[本文抜粋]
◇ ◇ ◇ ◇

図1に示すように、磁気記憶装置1は、メモリセルアレイ10、ロウ選択回路11、カラム選択回路12、デコード回路13、書込み回路14、読出し回路15、電圧生成回路16、入出力回路17、及び制御回路18を備えている。
【0012】
メモリセルアレイ10は、各々が行(row)、及び列(column)の組に対応付けられた複数のメモリセルMCを備えている。具体的には、同一行にあるメモリセルMCは、同一のワード線WLに接続され、同一列にあるメモリセルMCは、同一のビット線BLに接続される。
【0013】
ロウ選択回路11は、ワード線WLを介してメモリセルアレイ10と接続される。ロウ選択回路11には、デコード回路13からのアドレスADDのデコード結果(ロウアドレス)が供給される。ロウ選択回路11は、アドレスADDのデコード結果に基づいた行に対応するワード線WLを選択状態に設定する。以下において、選択状態に設定されたワード線WLは、選択ワード線WLと言う。また、選択ワード線WL以外のワード線WLは、非選択ワード線WLと言う。
【0014】
カラム選択回路12は、ビット線BLを介してメモリセルアレイ10と接続される。カラム選択回路12には、デコード回路13からのアドレスADDのデコード結果(カラムアドレス)が供給される。カラム選択回路12は、アドレスADDのデコード結果に基づいた列を選択状態に設定する。以下において、選択状態に設定されたビット線BLは、選択ビット線BLと言う。また、選択ビット線BL以外のビット線BLは、非選択ビット線BLと言う。
【0015】
デコード回路13は、入出力回路17からのアドレスADDをデコードする。デコード回路13は、アドレスADDのデコード結果を、ロウ選択回路11、及びカラム選択回路12に供給する。アドレスADDは、選択されるカラムアドレス、及びロウアドレスを含む。
【0016】
書込み回路14は、メモリセルMCへのデータの書込みを行う。書込み回路14は、例えば、書込みドライバ(図示せず)を含む。
【0017】
読出し回路15は、メモリセルMCからのデータの読出しを行う。読出し回路15は、例えば、センスアンプ(図示せず)を含む。
【0018】
電圧生成回路16は、磁気記憶装置1の外部(図示せず)から提供された電源電圧を用いて、メモリセルアレイ10の各種の動作のための電圧を生成する。例えば、電圧生成回路16は、書込み動作の際に必要な種々の電圧を生成し、書込み回路14に出力する。また、例えば、電圧生成回路16は、読出し動作の際に必要な種々の電圧を生成し、読出し回路15に出力する。
【0019】
入出力回路17は、磁気記憶装置1の外部からのアドレスADDを、デコード回路13に転送する。入出力回路17は、磁気記憶装置1の外部からのコマンドCMDを、制御回路18に転送する。入出力回路17は、種々の制御信号CNTを、磁気記憶装置1の外部と、制御回路18と、の間で送受信する。入出力回路17は、磁気記憶装置1の外部からのデータDATを書込み回路14に転送し、読出し回路15から転送されたデータDATを磁気記憶装置1の外部に出力する。

◇ ◇ ◇ ◇

[提供資料]
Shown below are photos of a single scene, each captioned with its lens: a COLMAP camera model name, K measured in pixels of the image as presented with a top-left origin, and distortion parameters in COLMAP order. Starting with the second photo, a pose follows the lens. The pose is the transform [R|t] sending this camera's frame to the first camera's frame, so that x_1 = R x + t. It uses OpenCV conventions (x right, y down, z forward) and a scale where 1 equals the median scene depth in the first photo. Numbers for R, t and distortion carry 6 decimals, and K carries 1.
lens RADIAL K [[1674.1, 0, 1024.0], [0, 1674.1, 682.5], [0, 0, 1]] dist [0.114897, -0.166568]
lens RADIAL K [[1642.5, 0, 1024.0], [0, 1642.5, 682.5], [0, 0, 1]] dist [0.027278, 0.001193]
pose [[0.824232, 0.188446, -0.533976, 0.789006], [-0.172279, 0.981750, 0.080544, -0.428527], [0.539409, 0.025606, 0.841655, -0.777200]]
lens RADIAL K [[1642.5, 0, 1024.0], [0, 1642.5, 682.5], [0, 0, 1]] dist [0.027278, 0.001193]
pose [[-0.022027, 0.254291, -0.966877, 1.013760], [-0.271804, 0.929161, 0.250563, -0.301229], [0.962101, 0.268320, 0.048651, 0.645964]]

◇ ◇ ◇ ◇

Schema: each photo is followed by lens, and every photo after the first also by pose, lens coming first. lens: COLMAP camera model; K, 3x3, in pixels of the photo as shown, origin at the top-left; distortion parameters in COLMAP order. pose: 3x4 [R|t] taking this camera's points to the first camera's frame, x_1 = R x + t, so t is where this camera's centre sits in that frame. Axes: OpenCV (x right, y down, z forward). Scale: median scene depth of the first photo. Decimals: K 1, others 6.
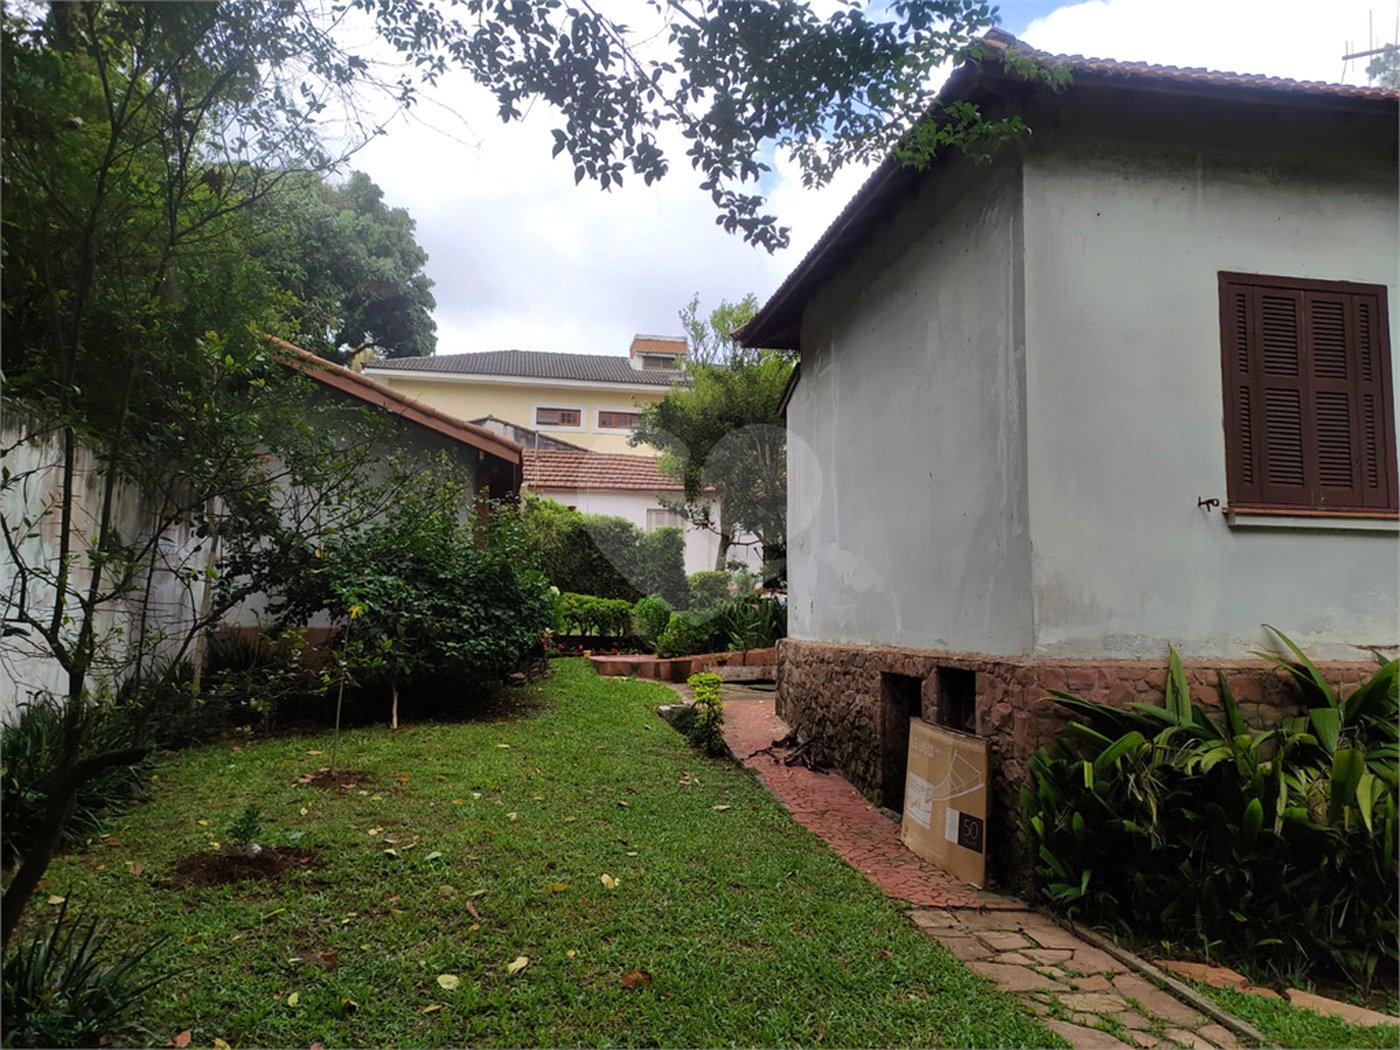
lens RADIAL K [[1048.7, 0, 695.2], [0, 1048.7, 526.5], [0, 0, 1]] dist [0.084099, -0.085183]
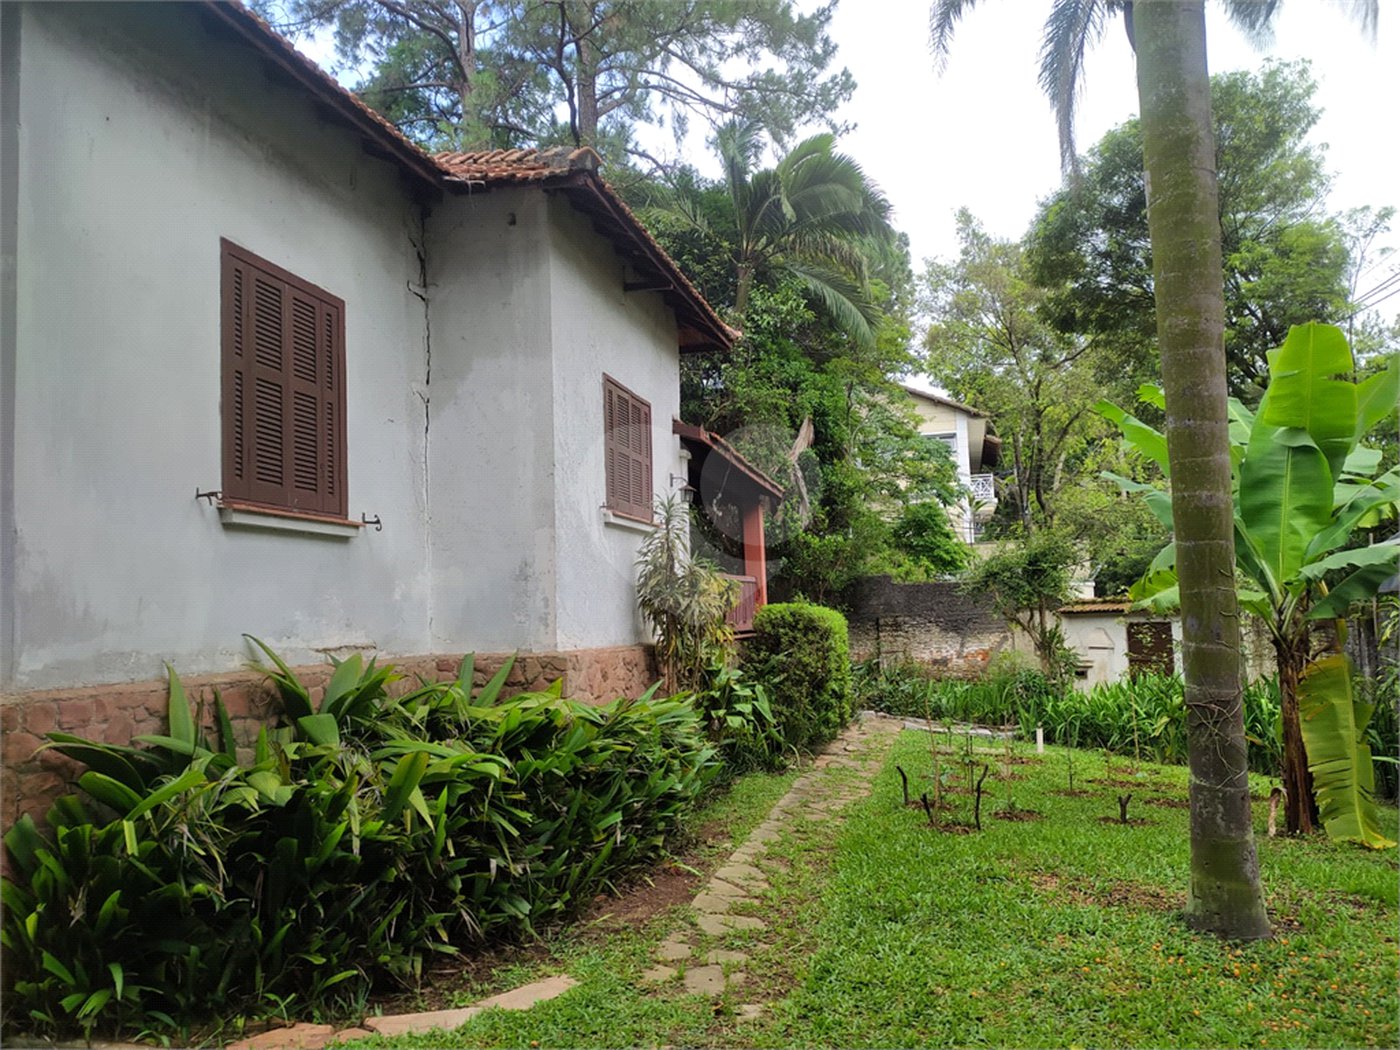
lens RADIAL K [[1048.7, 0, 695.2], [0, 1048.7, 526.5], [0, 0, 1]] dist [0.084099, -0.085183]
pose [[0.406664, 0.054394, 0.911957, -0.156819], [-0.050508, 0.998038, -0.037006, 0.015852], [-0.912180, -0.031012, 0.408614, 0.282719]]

◇ ◇ ◇ ◇

[作業課題 1] 磁気記憶装置の本文抜粋から、「図1に示すように、磁気記憶装」で始まり「ドライバ(図示せず)を含む。」で終わる範囲を一字も変えずに書き出せ。
[作業課題 2] 磁気記憶装置の構成を述べた本文の続きを、最後の文の直後から書き継げ。

[出力 1]
図1に示すように、磁気記憶装置1は、メモリセルアレイ10、ロウ選択回路11、カラム選択回路12、デコード回路13、書込み回路14、読出し回路15、電圧生成回路16、入出力回路17、及び制御回路18を備えている。
【0012】
メモリセルアレイ10は、各々が行(row)、及び列(column)の組に対応付けられた複数のメモリセルMCを備えている。具体的には、同一行にあるメモリセルMCは、同一のワード線WLに接続され、同一列にあるメモリセルMCは、同一のビット線BLに接続される。
【0013】
ロウ選択回路11は、ワード線WLを介してメモリセルアレイ10と接続される。ロウ選択回路11には、デコード回路13からのアドレスADDのデコード結果(ロウアドレス)が供給される。ロウ選択回路11は、アドレスADDのデコード結果に基づいた行に対応するワード線WLを選択状態に設定する。以下において、選択状態に設定されたワード線WLは、選択ワード線WLと言う。また、選択ワード線WL以外のワード線WLは、非選択ワード線WLと言う。
【0014】
カラム選択回路12は、ビット線BLを介してメモリセルアレイ10と接続される。カラム選択回路12には、デコード回路13からのアドレスADDのデコード結果(カラムアドレス)が供給される。カラム選択回路12は、アドレスADDのデコード結果に基づいた列を選択状態に設定する。以下において、選択状態に設定されたビット線BLは、選択ビット線BLと言う。また、選択ビット線BL以外のビット線BLは、非選択ビット線BLと言う。
【0015】
デコード回路13は、入出力回路17からのアドレスADDをデコードする。デコード回路13は、アドレスADDのデコード結果を、ロウ選択回路11、及びカラム選択回路12に供給する。アドレスADDは、選択されるカラムアドレス、及びロウアドレスを含む。
【0016】
書込み回路14は、メモリセルMCへのデータの書込みを行う。書込み回路14は、例えば、書込みドライバ(図示せず)を含む。

[出力 2]
【0020】
制御回路18は、制御信号CNT及びコマンドCMDに基づいて、磁気記憶装置1内のロウ選択回路11、カラム選択回路12、デコード回路13、書込み回路14、読出し回路15、電圧生成回路16、及び入出力回路17の動作を制御する。
【0021】
1.1.2 メモリセルアレイの構成
次に、第1実施形態に係る磁気記憶装置のメモリセルアレイの構成について
図2を用いて説明する。
図2は、第1実施形態に係る磁気記憶装置のメモリセルアレイの構成を示す回路図である。
図2では、ワード線WLが2つの小文字のアルファベット(“u”及び“d”)と、インデックス(“<>”)と、を含む添え字によって分類されて示されている。
【0022】
図2に示すように、メモリセルMC(MCu及びMCd)は、メモリセルアレイ10内でマトリクス状に配置され、複数のビット線BL(BL<0>、BL<1>、…、BL<N>))のうちの1本と、複数のワード線WLd(WLd<0>、WLd<1>、…、WLd<M>)及びWLu(WLu<0>、WLu<1>、…、WLu<M>)のうちの1本と、の組に対応付けられる(M及びNは、任意の整数)。すなわち、メモリセルMCd<i、j>(0≦i≦M、0≦j≦N)は、ワード線WLd<i>とビット線BL<j>との間に接続され、メモリセルMCu<i、j>は、ワード線WLu<i>とビット線BL<j>との間に接続される。
【0023】
なお、添え字の“d”及び“u”はそれぞれ、複数のメモリセルMCのうちの、(例えば、ビット線BLに対して)下方に設けられたもの、及び上方に設けられたもの、を便宜的に識別するものである。メモリセルアレイ10の立体的な構造の例については、後述する。
【0024】
メモリセルMCd<i、j>は、直列に接続されたスイッチング素子SELd<i、j>及び磁気抵抗効果素子MTJd<i、j>を含む。メモリセルMCu<i、j>は、直列に接続されたスイッチング素子SELu<i、j>及び磁気抵抗効果素子MTJu<i、j>を含む。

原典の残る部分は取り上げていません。